§ **PASSAGE SHOWN**
Sphinx weirdness

Hi.

rt 4.0.10 + mysql 5.6.22 + sphinx 2.2.7

rt uses such query:

mysql> SELECT COUNT(DISTINCT main.id) FROM Tickets main JOIN Transactions Transactions_1 ON ( Transactions_1.ObjectType = ‘RT::Ticket’ ) AND ( Transactions_1.ObjectId = main.id ) LEFT JOIN Attachments Attachments_2
ON ( Attachments_2.TransactionId = Transactions_1.id ) LEFT JOIN AttachmentsIndex AttachmentsIndex_3 ON ( AttachmentsIndex_3.id = Attachments_2.id ) WHERE (main.IsMerged IS NULL) AND (main.Status != ‘deleted’) AND
(main.Type = ‘ticket’) AND ( ( ( main.Subject LIKE ‘%inconventus%’ OR ( AttachmentsIndex_3.query = ‘inconventus’ ) ) ) AND ( main.Status = ‘new’ OR main.Status = ‘open’ OR main.Status = ‘stalled’ ) );
| COUNT(DISTINCT main.id) |
| 0 |
1 row in set (0.16 sec)

§ **WRITTEN EXERCISE A**
According to the forum post, which version of Sphinx is in use?

§ **MATERIAL SUPPLIED**
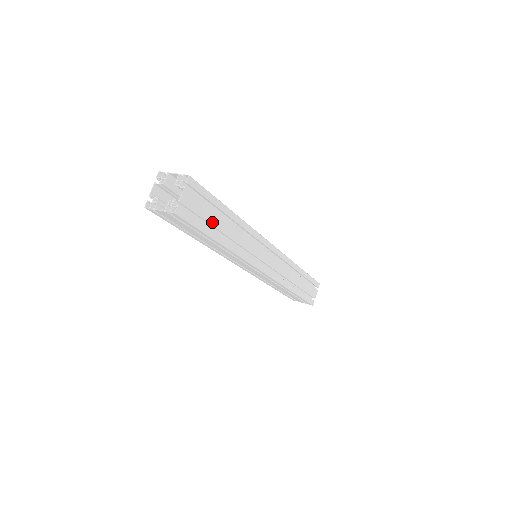
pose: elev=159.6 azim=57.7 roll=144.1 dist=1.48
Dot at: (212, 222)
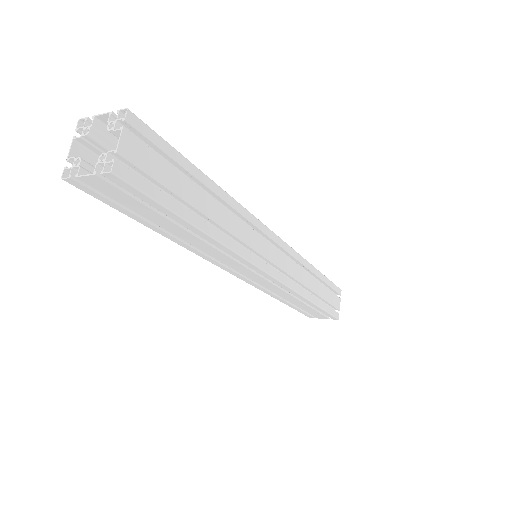
Dot at: (182, 194)
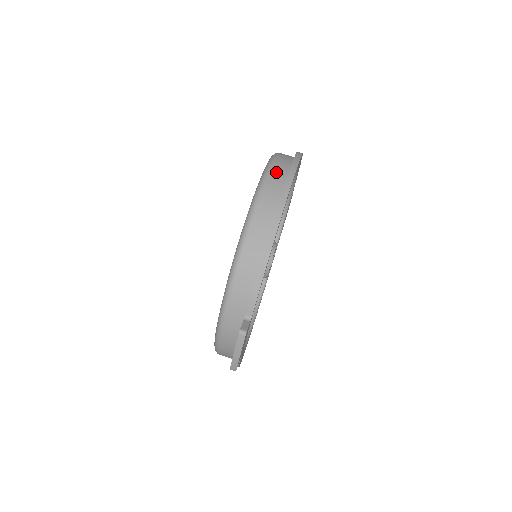
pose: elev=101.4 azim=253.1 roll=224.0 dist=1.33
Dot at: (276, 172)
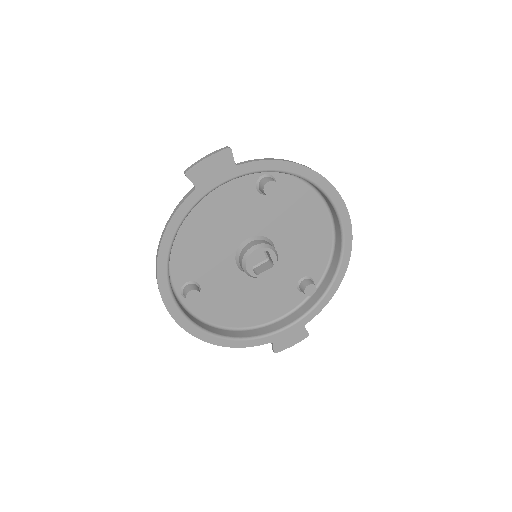
Dot at: occluded
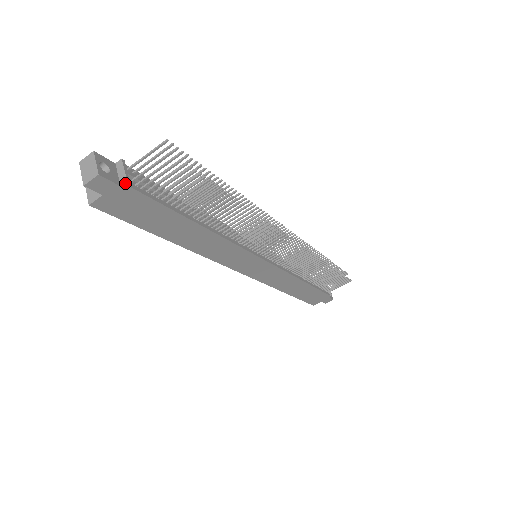
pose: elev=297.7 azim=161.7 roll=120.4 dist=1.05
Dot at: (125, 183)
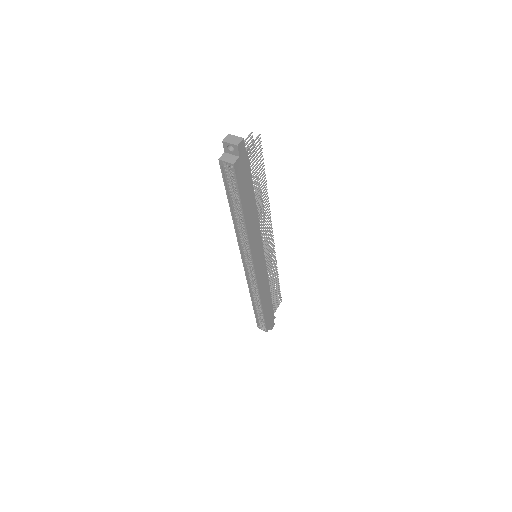
Dot at: (247, 149)
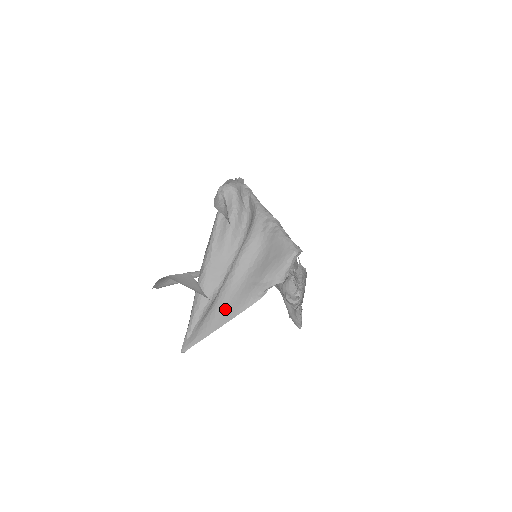
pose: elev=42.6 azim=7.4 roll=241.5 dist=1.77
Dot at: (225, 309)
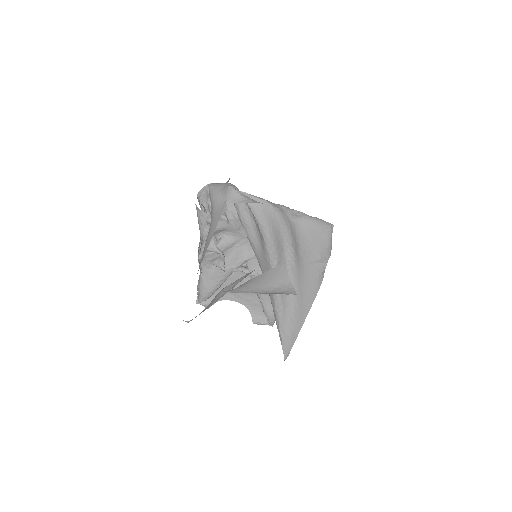
Dot at: (304, 296)
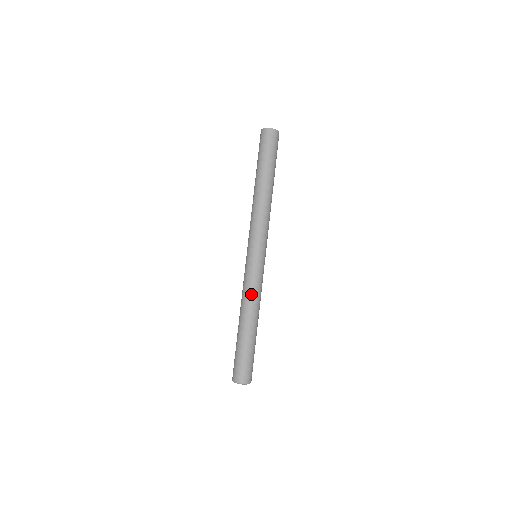
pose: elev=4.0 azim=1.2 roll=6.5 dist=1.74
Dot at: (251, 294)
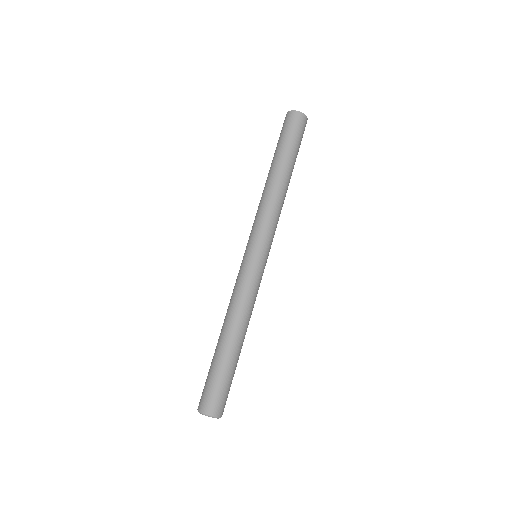
Dot at: (238, 299)
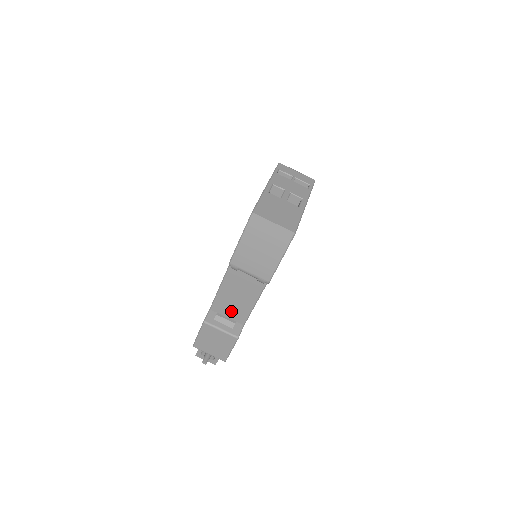
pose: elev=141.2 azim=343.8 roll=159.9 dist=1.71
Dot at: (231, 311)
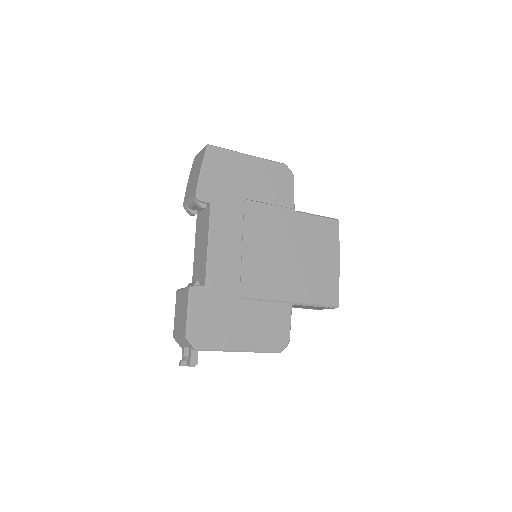
Dot at: (199, 275)
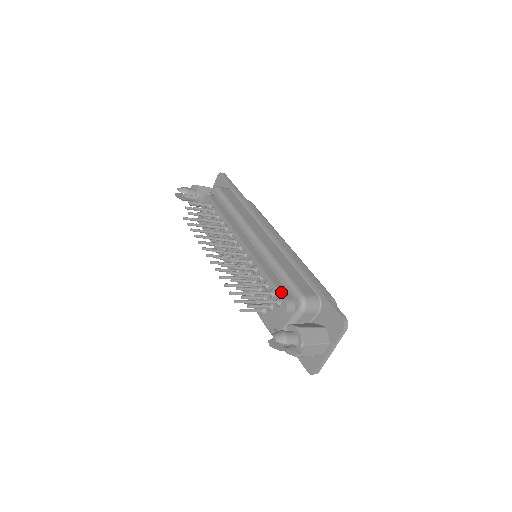
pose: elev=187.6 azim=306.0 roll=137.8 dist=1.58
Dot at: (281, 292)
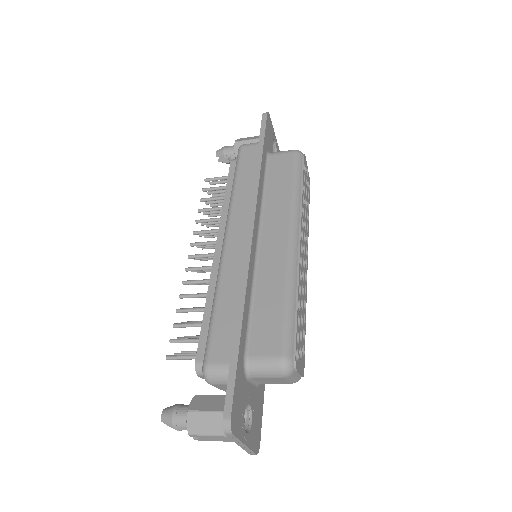
Dot at: (199, 346)
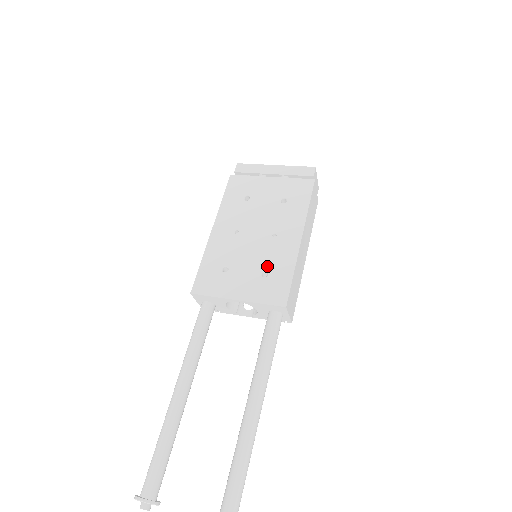
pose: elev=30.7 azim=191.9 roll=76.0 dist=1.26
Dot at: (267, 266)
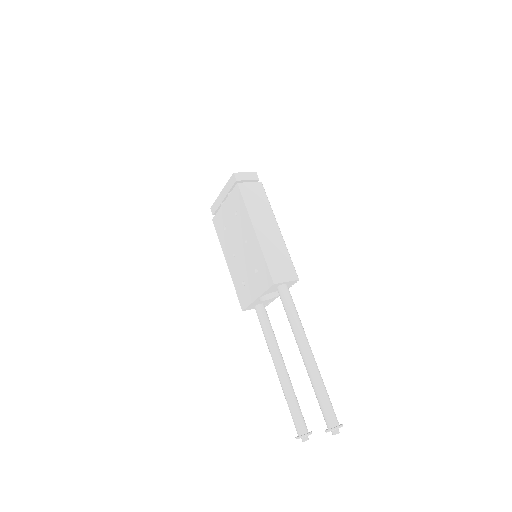
Dot at: (254, 265)
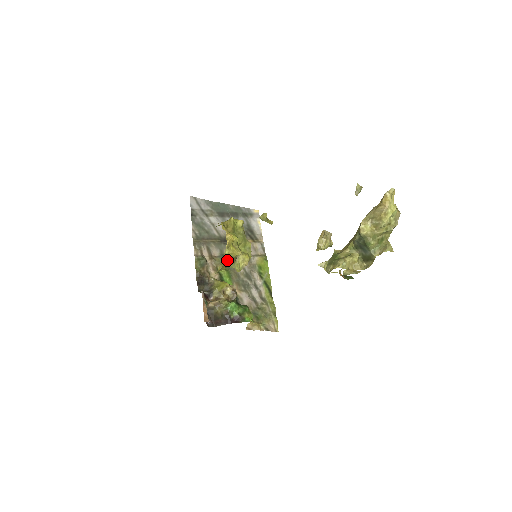
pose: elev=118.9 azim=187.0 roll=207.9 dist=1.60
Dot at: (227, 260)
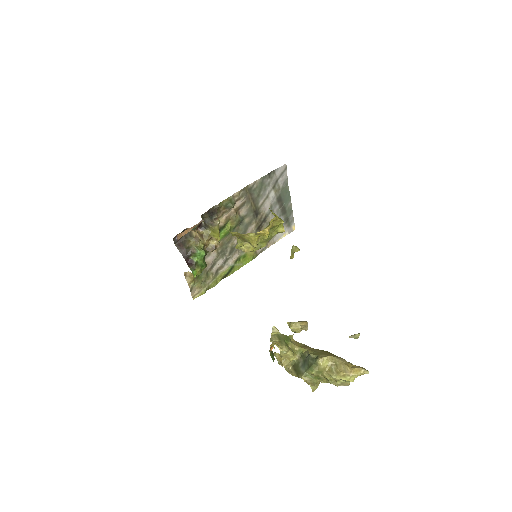
Dot at: (244, 237)
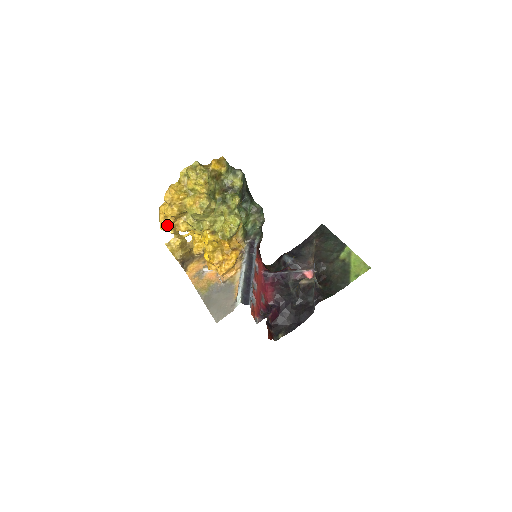
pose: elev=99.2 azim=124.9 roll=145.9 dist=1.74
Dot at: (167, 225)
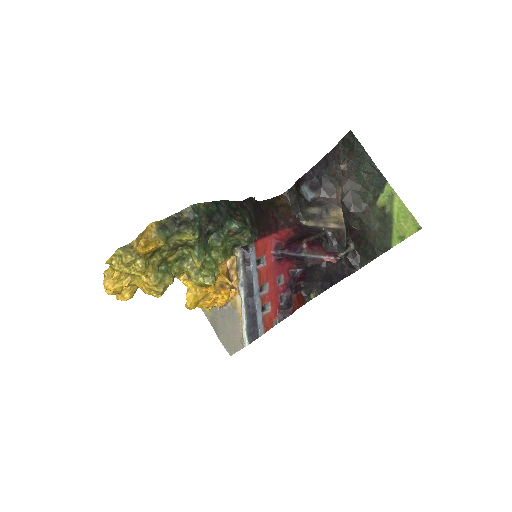
Dot at: occluded
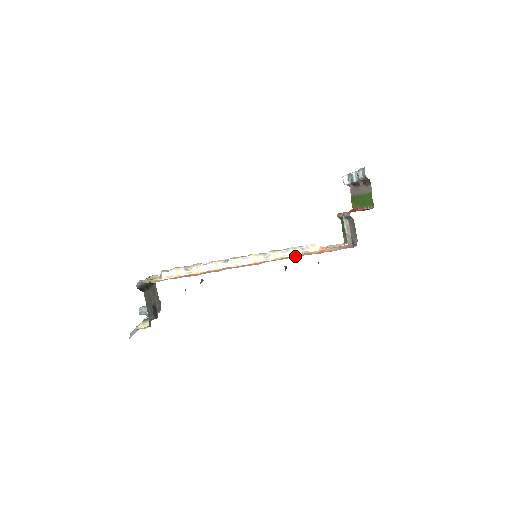
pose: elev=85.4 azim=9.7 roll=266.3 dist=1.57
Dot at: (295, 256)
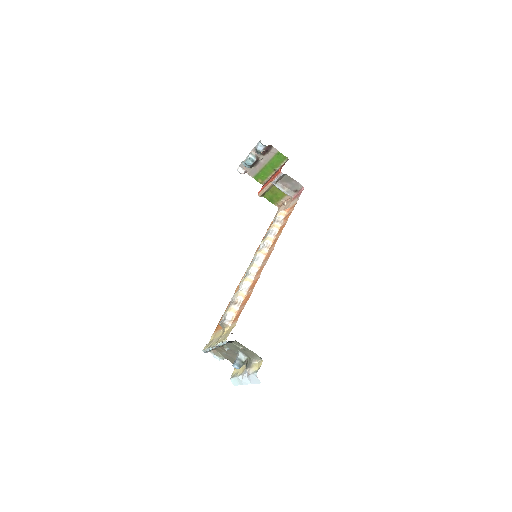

§ **WRITTEN EXERCISE B**
Count the lines in the entries that contain the string "azim", with case counting, and give only the number.

§ **FINAL RESULT A**
2.2.7

§ **FINAL RESULT B**
11